3D CNN models ensemble

Hi all,

I’m trying to solve a problem of video recognition using 3d cnn’s.
I want to classify the videos into 6 classes, I tried training an END-TO-END 3d cnn’s model that didn’t give me good results (around 40% accuracy) so I decided to try a different approach and training 6 models of binary classification for each class separately.
Each individual model out of the 6 models I trained gave me good accuracy and low loss.
Now I want to ensemble all the 6 models together but the problem is that each of the 6 models has it’s own mean and std normalization.
My question is: I want to be able to load a batch of videos and to normalize them according to the model they are about to be processed with - I have 6 models so I need to normalize the videos 6 times.
What is the best way for doing that? Do I need to create a different dataset for each of the models and normalize them accordingly or is there a much more simple and efficient way?

Best regards,
Yana

What do you mean by “each model has its own mean and std normalization”?
Usually, you normalize the dataset and the statistics do not depend on the model, i.e. the mean and std is calculated from the training data.
Could you explain a bit more about your use case?

sure @ptrblck,
I’m trying to classify 6 classes for video classification problem. I tried running end-2-end model (i3d) but it gave me bad results (42% accuracy) so I decided to solve 6 different classification problem (binary instead of multi).
1 model for class A tells me 1 if the it’s class A or 0 if it’s not class A, same for class B i trained a model that predicts 1 if the video belongs to class B or 0 if it’s not etc for all of my 6 classes.
Each of these 6 models has their own mean and std (calculated on the training set) but i chose to do it a little differently… I decided for each model to calculate only the mean and std for the specific class - for example for model 1 that predicts class A i divided my training set into positive and negative samples (positive - 1 - all the videos belonging to class A and 0 - all the videos that are not classified as A) - so that’s how i calculated my mean and std for each of my classes.

(Saved entries)
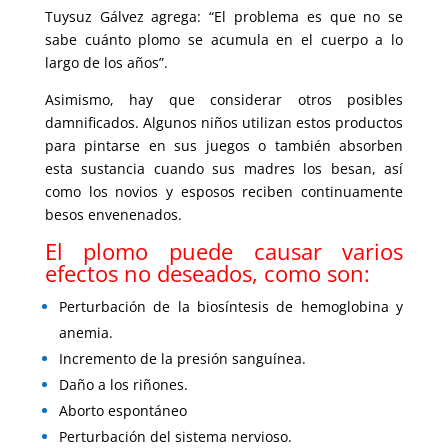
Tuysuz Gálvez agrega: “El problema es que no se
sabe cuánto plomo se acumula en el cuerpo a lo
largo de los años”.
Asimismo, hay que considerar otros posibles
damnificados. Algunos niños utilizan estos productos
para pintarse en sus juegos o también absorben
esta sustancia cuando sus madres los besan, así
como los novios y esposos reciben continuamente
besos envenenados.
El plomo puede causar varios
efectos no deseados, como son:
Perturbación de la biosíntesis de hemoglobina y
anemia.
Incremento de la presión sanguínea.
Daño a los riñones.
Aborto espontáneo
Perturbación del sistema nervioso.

---

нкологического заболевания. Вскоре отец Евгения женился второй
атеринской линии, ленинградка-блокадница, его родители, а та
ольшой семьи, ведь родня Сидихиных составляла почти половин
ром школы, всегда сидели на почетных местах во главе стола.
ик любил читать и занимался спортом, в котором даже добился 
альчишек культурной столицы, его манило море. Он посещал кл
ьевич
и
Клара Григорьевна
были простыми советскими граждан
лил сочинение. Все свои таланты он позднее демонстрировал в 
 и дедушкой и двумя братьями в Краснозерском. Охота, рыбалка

» What needs to be done: Can you write the next part of the forum thread on ensembling 3D CNN models, picking up right after its final sentence? These entries come from a separate source, not from the forum thread on ensembling 3D CNN models.

» Exercise response:
I wrote a wrapper Module that takes all these 6 models and inference each one individually and concatenating the results into a Linear layer with 6 output channels (for the 6 classification i want to predict) when running my model in training it takes a lot of time to do the inference and a lot of memory for some reason.

i’m attaching my code for that:

import os,sys,inspect

currentdir = os.path.dirname(os.path.abspath(inspect.getfile(inspect.currentframe())))
parentdir = os.path.dirname(currentdir)
sys.path.insert(0,parentdir)

import torch
from torch import nn
from Utils.Transforms import ToTensor
from torch.autograd import Variable


class NetEnsemble(nn.Module):
	"""docstring for NetEnsemble"""
	def __init__(self, batch_size, use_half, ensemble_models=None, normalizations=[]):
		super(ClarityNetEnsemble, self).__init__()
		to_tensor = ToTensor()

		self.ensemble_models = nn.ModuleList(ensemble_models)
		self.log_softmax = nn.LogSoftmax(1)
		self.fc = nn.Linear(12, 6)

		self.register_buffer('net1_mean', to_tensor(normalizations[0][0]).unsqueeze(0))
		self.register_buffer('net1_std', to_tensor(normalizations[0][1]).unsqueeze(0))
		self.register_buffer('net2_mean', to_tensor(normalizations[1][0]).unsqueeze(0))
		self.register_buffer('net2_std', to_tensor(normalizations[1][1]).unsqueeze(0))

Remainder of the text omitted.